Your task: For every line below, output the text exactly and leave out images.

Stored data entries:
::::
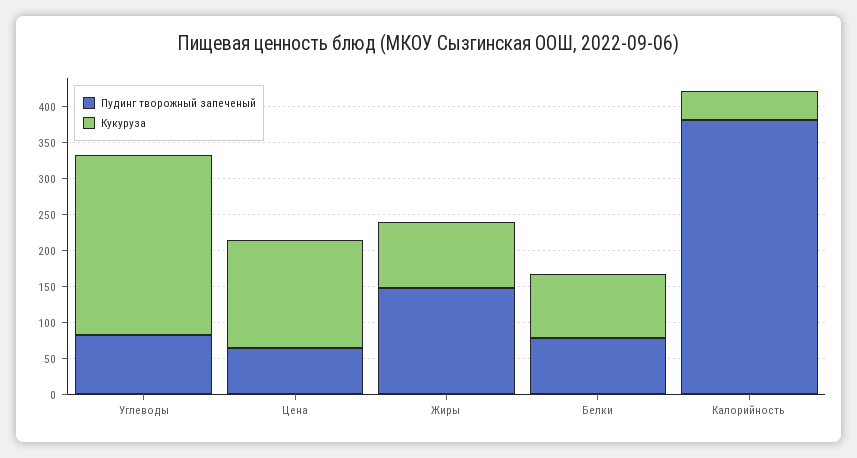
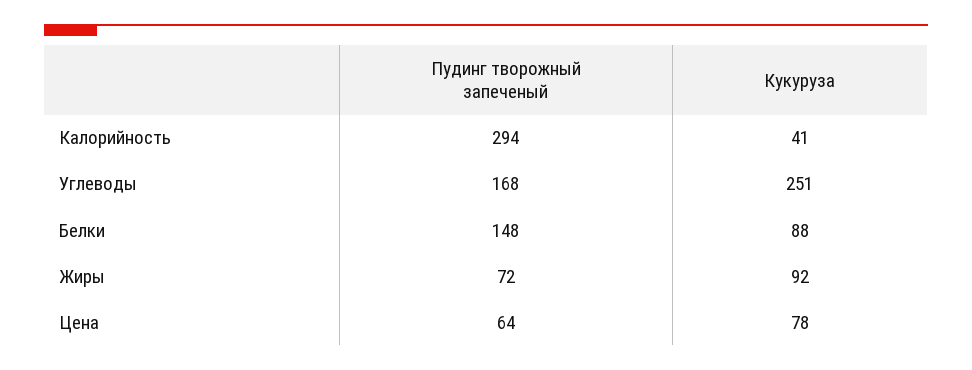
  {
    "Пудинг творожный запеченый": {
-     "Углеводы": 75,
+     "Углеводы": 168,
      "Цена": 64,
-     "Жиры": 150,
+     "Жиры": 72,
-     "Белки": 75,
+     "Белки": 148,
-     "Калорийность": 375
+     "Калорийность": 294
    },
    "Кукуруза": {
      "Углеводы": 251,
-     "Цена": 150,
+     "Цена": 78,
      "Жиры": 92,
      "Белки": 88,
      "Калорийность": 41
    }
  }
::::
Written solution:
  {
    "Пудинг творожный запеченый": {
-     "Углеводы": 75,
+     "Углеводы": 168,
      "Цена": 64,
-     "Жиры": 150,
+     "Жиры": 72,
-     "Белки": 75,
+     "Белки": 148,
-     "Калорийность": 375
+     "Калорийность": 294
    },
    "Кукуруза": {
      "Углеводы": 251,
-     "Цена": 150,
+     "Цена": 78,
      "Жиры": 92,
      "Белки": 88,
      "Калорийность": 41
    }
  }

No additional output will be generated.